**Required work:** Please repeat the entries below exactly as written, leaving out any images.
-- Opening Marker --
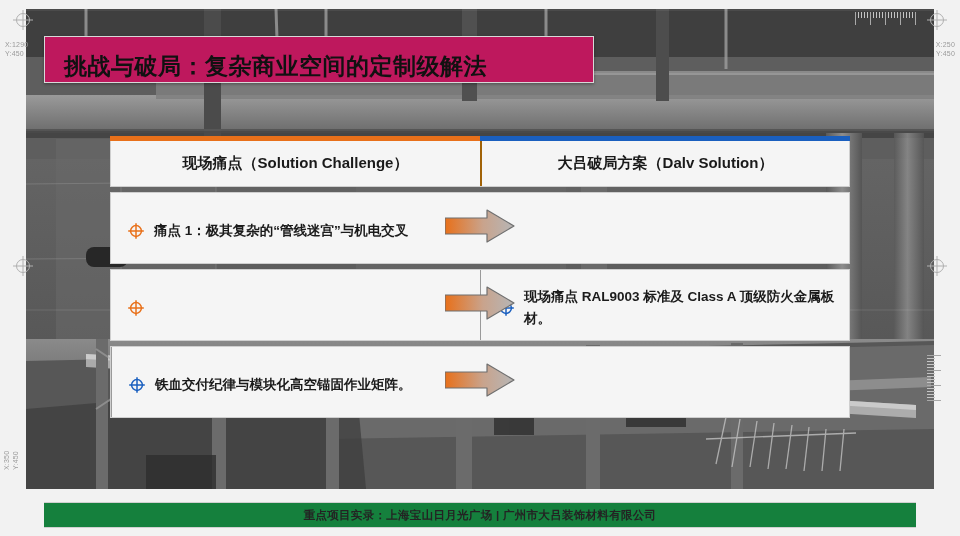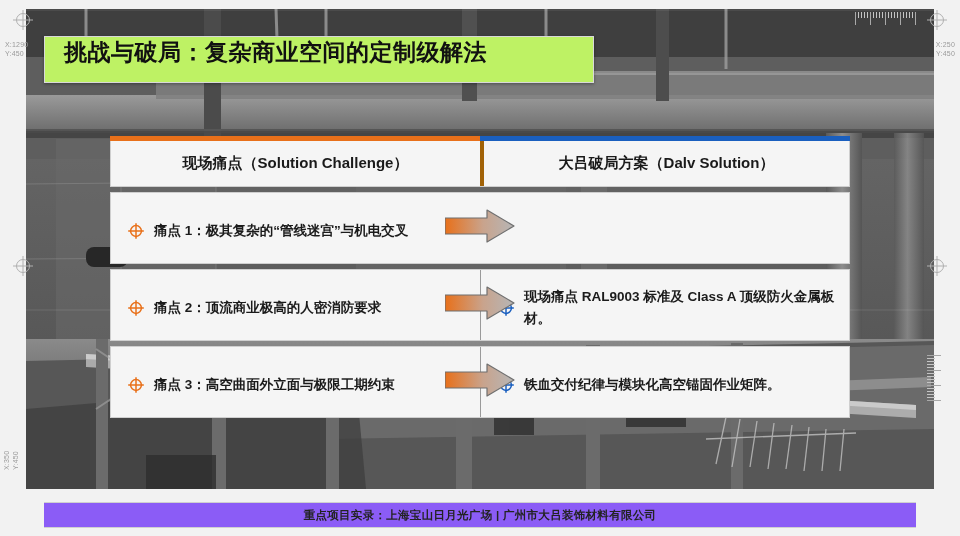--- a/index.html
+++ b/index.html
@@ -69,24 +69,24 @@
     background: #4a4a4a;
     z-index: 1;
   }
   #photo svg { display: block; width: 100%; height: 100%; }
 
   
   #title-banner {
     position: absolute;
     left: 44px; top: 36px;
     width: 550px; height: 47px;
-    background: #bef264;
+    background: #be185d;
     border: 1px solid #d8d8d8;
     display: flex;
-    align-items: flex-start;
+    align-items: flex-end;
     z-index: 20;
     box-shadow: 0 1px 3px rgba(0,0,0,.35);
   }
   #title-text {
     font-size: 23px;
     font-weight: bold;
     color: #111111;
     letter-spacing: .5px;
     padding-left: 19px;
     white-space: nowrap;
@@ -117,21 +117,21 @@
   .th {
     width: 50%;
     display: flex;
     align-items: center;
     justify-content: center;
     font-size: 15px;
     font-weight: bold;
     color: #1a1a1a;
     white-space: nowrap;
   }
-  .th + .th { border-left: 4px solid #a16207; text-align: right; }
+  .th + .th { border-left: 2px solid #a16207; text-align: right; }
 
   .trow {
     display: flex;
     background: #f5f5f5;
     border: 1px solid #cfcfcf;
     margin-top: 5px;
     position: relative;
     min-height: 72px;
   }
   .tcell {
@@ -158,21 +158,21 @@
     transform: translate(-50%, -50%);
     z-index: 6;
     pointer-events: none;
   }
 
   
   #footer {
     position: absolute;
     left: 44px; top: 502px;
     width: 872px; height: 26px;
-    background: #8b5cf6;
+    background: #15803d;
     border-top: 1px solid #d0d0d0;
     border-bottom: 1px solid #d0d0d0;
     display: flex;
     align-items: center;
     justify-content: center;
     z-index: 25;
   }
   #footer-text {
     font-size: 11.5px;
     font-weight: bold;
@@ -415,21 +415,20 @@
       </div>
     </div>
 
     <div class="trow">
       <div class="tcell left">
         <svg class="bullet-icon" width="18" height="18" viewBox="0 0 18 18">
           <circle cx="9" cy="9" r="5.4" fill="none" stroke="#E8701A" stroke-width="1.5"></circle>
           <line x1="9" y1="1.2" x2="9" y2="16.8" stroke="#E8701A" stroke-width="1.5"></line>
           <line x1="1.2" y1="9" x2="16.8" y2="9" stroke="#E8701A" stroke-width="1.5"></line>
         </svg>
-        <span class="cell-text">痛点 2：顶流商业极高的人密消防要求</span>
       </div>
       <div class="arrow-wrap">
         <svg width="70" height="34" viewBox="0 0 70 34">
           <defs>
             <linearGradient id="ag2" x1="0" y1="0" x2="1" y2="0">
               <stop offset="0" stop-color="#E8701A"></stop>
               <stop offset=".55" stop-color="#C9A38C"></stop>
               <stop offset="1" stop-color="#B6B6B6"></stop>
             </linearGradient>
           </defs>
@@ -440,28 +439,20 @@
         <svg class="bullet-icon" width="18" height="18" viewBox="0 0 18 18">
           <circle cx="9" cy="9" r="5.4" fill="none" stroke="#1A5FBF" stroke-width="1.5"></circle>
           <line x1="9" y1="1.2" x2="9" y2="16.8" stroke="#1A5FBF" stroke-width="1.5"></line>
           <line x1="1.2" y1="9" x2="16.8" y2="9" stroke="#1A5FBF" stroke-width="1.5"></line>
         </svg>
         <span class="cell-text">现场痛点 RAL9003 标准及 Class A 顶级防火金属板材。</span>
       </div>
     </div>
 
     <div class="trow">
-      <div class="tcell left">
-        <svg class="bullet-icon" width="18" height="18" viewBox="0 0 18 18">
-          <circle cx="9" cy="9" r="5.4" fill="none" stroke="#E8701A" stroke-width="1.5"></circle>
-          <line x1="9" y1="1.2" x2="9" y2="16.8" stroke="#E8701A" stroke-width="1.5"></line>
-          <line x1="1.2" y1="9" x2="16.8" y2="9" stroke="#E8701A" stroke-width="1.5"></line>
-        </svg>
-        <span class="cell-text">痛点 3：高空曲面外立面与极限工期约束</span>
-      </div>
       <div class="arrow-wrap">
         <svg width="70" height="34" viewBox="0 0 70 34">
           <defs>
             <linearGradient id="ag3" x1="0" y1="0" x2="1" y2="0">
               <stop offset="0" stop-color="#E8701A"></stop>
               <stop offset=".55" stop-color="#C9A38C"></stop>
               <stop offset="1" stop-color="#B6B6B6"></stop>
             </linearGradient>
           </defs>
           <polygon points="0,9 42,9 42,1 69,17 42,33 42,25 0,25" fill="url(#ag3)" stroke="#6f6f6f" stroke-width="1.2" stroke-linejoin="round"></polygon>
-- Closing Marker --
**Solution to the exercise:**
--- a/index.html
+++ b/index.html
@@ -69,24 +69,24 @@
     background: #4a4a4a;
     z-index: 1;
   }
   #photo svg { display: block; width: 100%; height: 100%; }
 
   
   #title-banner {
     position: absolute;
     left: 44px; top: 36px;
     width: 550px; height: 47px;
-    background: #bef264;
+    background: #be185d;
     border: 1px solid #d8d8d8;
     display: flex;
-    align-items: flex-start;
+    align-items: flex-end;
     z-index: 20;
     box-shadow: 0 1px 3px rgba(0,0,0,.35);
   }
   #title-text {
     font-size: 23px;
     font-weight: bold;
     color: #111111;
     letter-spacing: .5px;
     padding-left: 19px;
     white-space: nowrap;
@@ -117,21 +117,21 @@
   .th {
     width: 50%;
     display: flex;
     align-items: center;
     justify-content: center;
     font-size: 15px;
     font-weight: bold;
     color: #1a1a1a;
     white-space: nowrap;
   }
-  .th + .th { border-left: 4px solid #a16207; text-align: right; }
+  .th + .th { border-left: 2px solid #a16207; text-align: right; }
 
   .trow {
     display: flex;
     background: #f5f5f5;
     border: 1px solid #cfcfcf;
     margin-top: 5px;
     position: relative;
     min-height: 72px;
   }
   .tcell {
@@ -158,21 +158,21 @@
     transform: translate(-50%, -50%);
     z-index: 6;
     pointer-events: none;
   }
 
   
   #footer {
     position: absolute;
     left: 44px; top: 502px;
     width: 872px; height: 26px;
-    background: #8b5cf6;
+    background: #15803d;
     border-top: 1px solid #d0d0d0;
     border-bottom: 1px solid #d0d0d0;
     display: flex;
     align-items: center;
     justify-content: center;
     z-index: 25;
   }
   #footer-text {
     font-size: 11.5px;
     font-weight: bold;
@@ -415,21 +415,20 @@
       </div>
     </div>
 
     <div class="trow">
       <div class="tcell left">
         <svg class="bullet-icon" width="18" height="18" viewBox="0 0 18 18">
           <circle cx="9" cy="9" r="5.4" fill="none" stroke="#E8701A" stroke-width="1.5"></circle>
           <line x1="9" y1="1.2" x2="9" y2="16.8" stroke="#E8701A" stroke-width="1.5"></line>
           <line x1="1.2" y1="9" x2="16.8" y2="9" stroke="#E8701A" stroke-width="1.5"></line>
         </svg>
-        <span class="cell-text">痛点 2：顶流商业极高的人密消防要求</span>
       </div>
       <div class="arrow-wrap">
         <svg width="70" height="34" viewBox="0 0 70 34">
           <defs>
             <linearGradient id="ag2" x1="0" y1="0" x2="1" y2="0">
               <stop offset="0" stop-color="#E8701A"></stop>
               <stop offset=".55" stop-color="#C9A38C"></stop>
               <stop offset="1" stop-color="#B6B6B6"></stop>
             </linearGradient>
           </defs>
@@ -440,28 +439,20 @@
         <svg class="bullet-icon" width="18" height="18" viewBox="0 0 18 18">
           <circle cx="9" cy="9" r="5.4" fill="none" stroke="#1A5FBF" stroke-width="1.5"></circle>
           <line x1="9" y1="1.2" x2="9" y2="16.8" stroke="#1A5FBF" stroke-width="1.5"></line>
           <line x1="1.2" y1="9" x2="16.8" y2="9" stroke="#1A5FBF" stroke-width="1.5"></line>
         </svg>
         <span class="cell-text">现场痛点 RAL9003 标准及 Class A 顶级防火金属板材。</span>
       </div>
     </div>
 
     <div class="trow">
-      <div class="tcell left">
-        <svg class="bullet-icon" width="18" height="18" viewBox="0 0 18 18">
-          <circle cx="9" cy="9" r="5.4" fill="none" stroke="#E8701A" stroke-width="1.5"></circle>
-          <line x1="9" y1="1.2" x2="9" y2="16.8" stroke="#E8701A" stroke-width="1.5"></line>
-          <line x1="1.2" y1="9" x2="16.8" y2="9" stroke="#E8701A" stroke-width="1.5"></line>
-        </svg>
-        <span class="cell-text">痛点 3：高空曲面外立面与极限工期约束</span>
-      </div>
       <div class="arrow-wrap">
         <svg width="70" height="34" viewBox="0 0 70 34">
           <defs>
             <linearGradient id="ag3" x1="0" y1="0" x2="1" y2="0">
               <stop offset="0" stop-color="#E8701A"></stop>
               <stop offset=".55" stop-color="#C9A38C"></stop>
               <stop offset="1" stop-color="#B6B6B6"></stop>
             </linearGradient>
           </defs>
           <polygon points="0,9 42,9 42,1 69,17 42,33 42,25 0,25" fill="url(#ag3)" stroke="#6f6f6f" stroke-width="1.2" stroke-linejoin="round"></polygon>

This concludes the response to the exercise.